To detect the viral burden by qPCR, tissue samples and blood were extracted with the RNAprep pure tissue kit (catalog number DP431; Tiangen, Beijing, China) and RNAprep pure blood kit (Tiangen; catalog number DP433), respectively. The viral burden was calculated on a standard curve produced using serial 10-fold dilutions of plasmids carrying the infectious clone.

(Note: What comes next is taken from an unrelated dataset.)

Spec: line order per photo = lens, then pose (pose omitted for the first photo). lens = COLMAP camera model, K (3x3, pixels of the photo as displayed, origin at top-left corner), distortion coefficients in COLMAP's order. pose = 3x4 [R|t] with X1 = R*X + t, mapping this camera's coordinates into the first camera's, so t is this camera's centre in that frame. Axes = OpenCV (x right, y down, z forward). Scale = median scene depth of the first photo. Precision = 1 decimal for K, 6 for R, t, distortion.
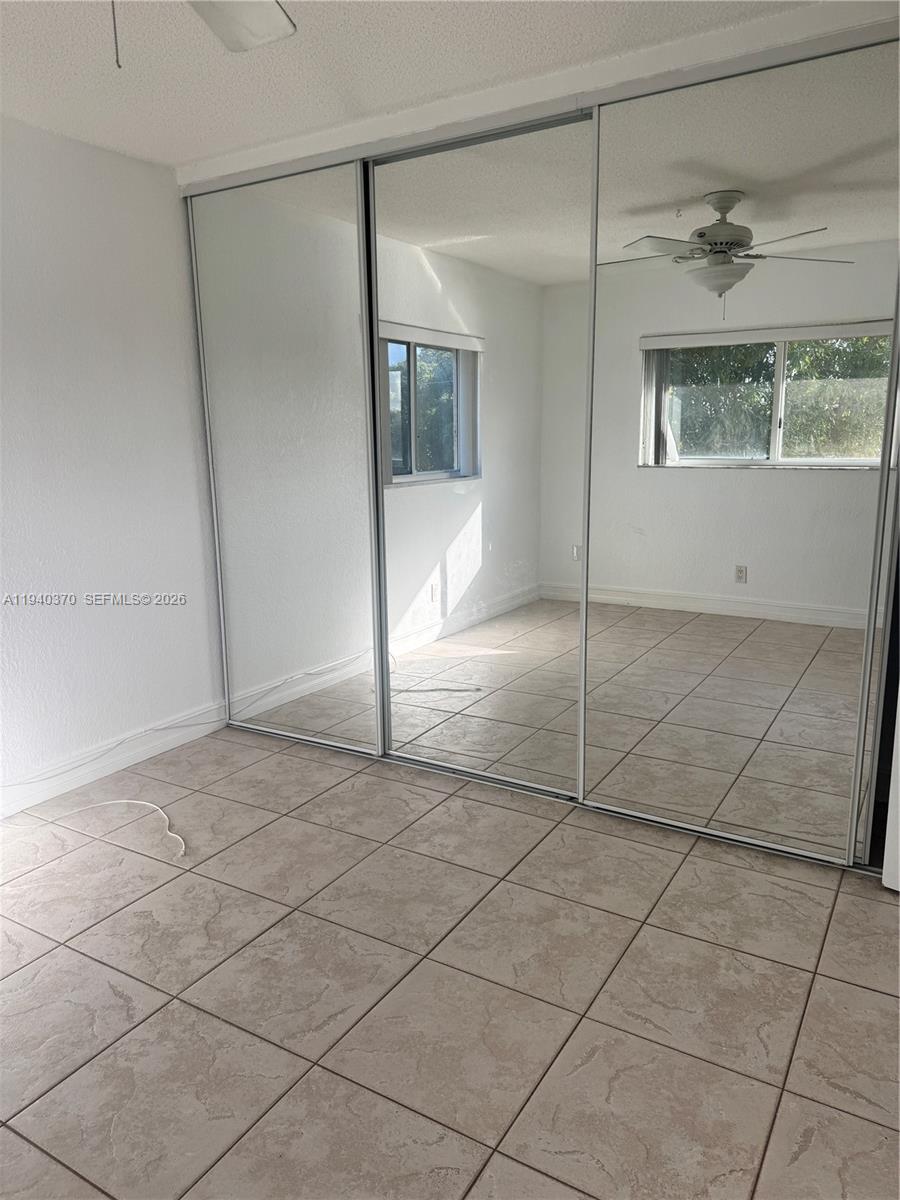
lens RADIAL K [[850.6, 0, 449.7], [0, 850.6, 599.3], [0, 0, 1]] dist [0.060248, -0.020125]
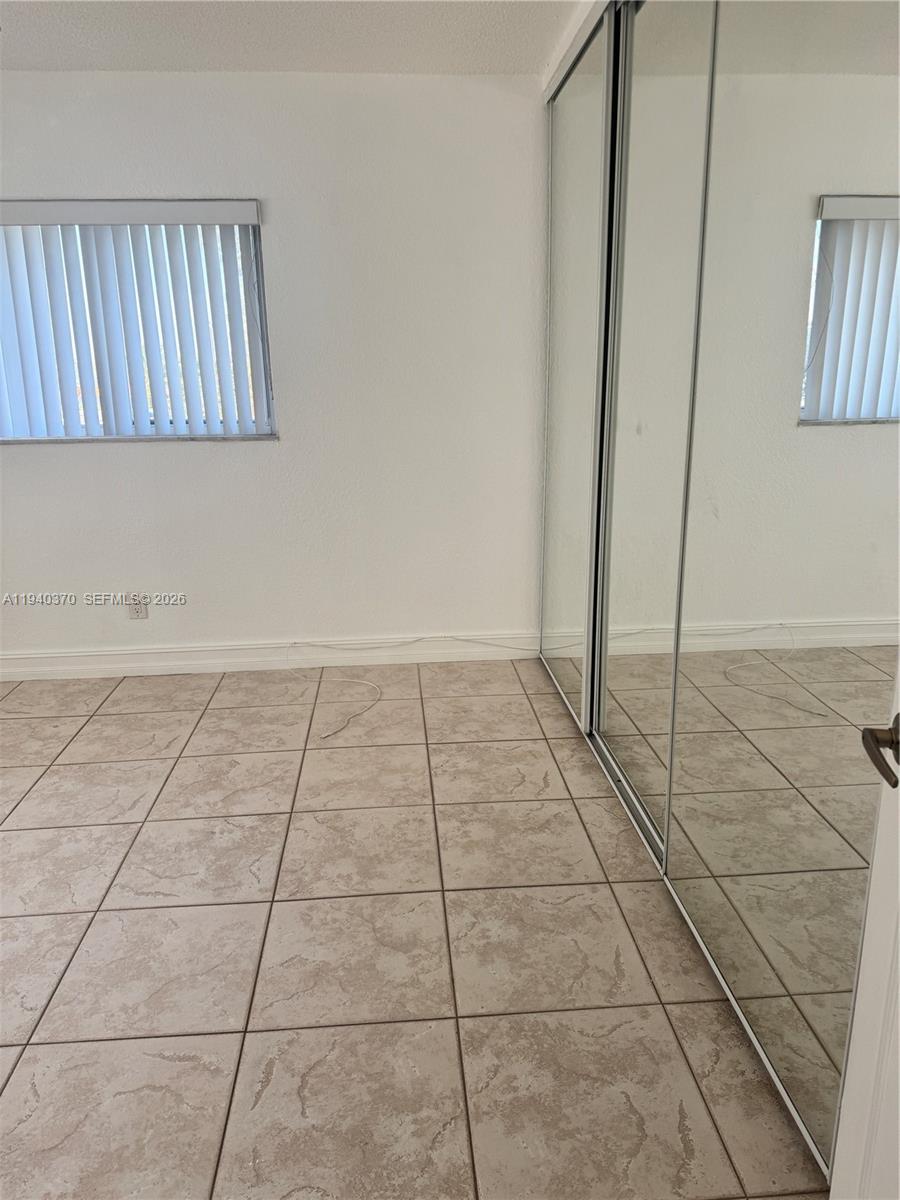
lens RADIAL K [[850.6, 0, 453.4], [0, 850.6, 599.7], [0, 0, 1]] dist [0.060248, -0.020125]
pose [[0.575500, 0.226379, -0.785845, 0.628613], [-0.153016, 0.973761, 0.168453, -0.098540], [0.803359, 0.023302, 0.595039, 0.448754]]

For histopathological analysis, brain samples were sectioned and stained with hematoxylin and eosin (Goodbio Technology Co., Wuhan, China). For IHC staining, sections were incubated sequentially with primary anti-JEV prM antibodies (dilution, 1:200) and HRP-conjugated secondary antibodies. Additionally, 3,3′-diaminobenzidine (DAB) was used for color development. Pathological changes and IHC staining were analyzed using the Pannoramic Viewer Plus software (3DHISTECH, Budapest, Hungary).

Statistical analysis.

Statistical analysis was performed using GraphPad Prism 8 software (GraphPad Inc., La Jolla, CA, USA). Survival data were analyzed using the log-rank test and all other statistical analyses were assessed with the Student’s t test.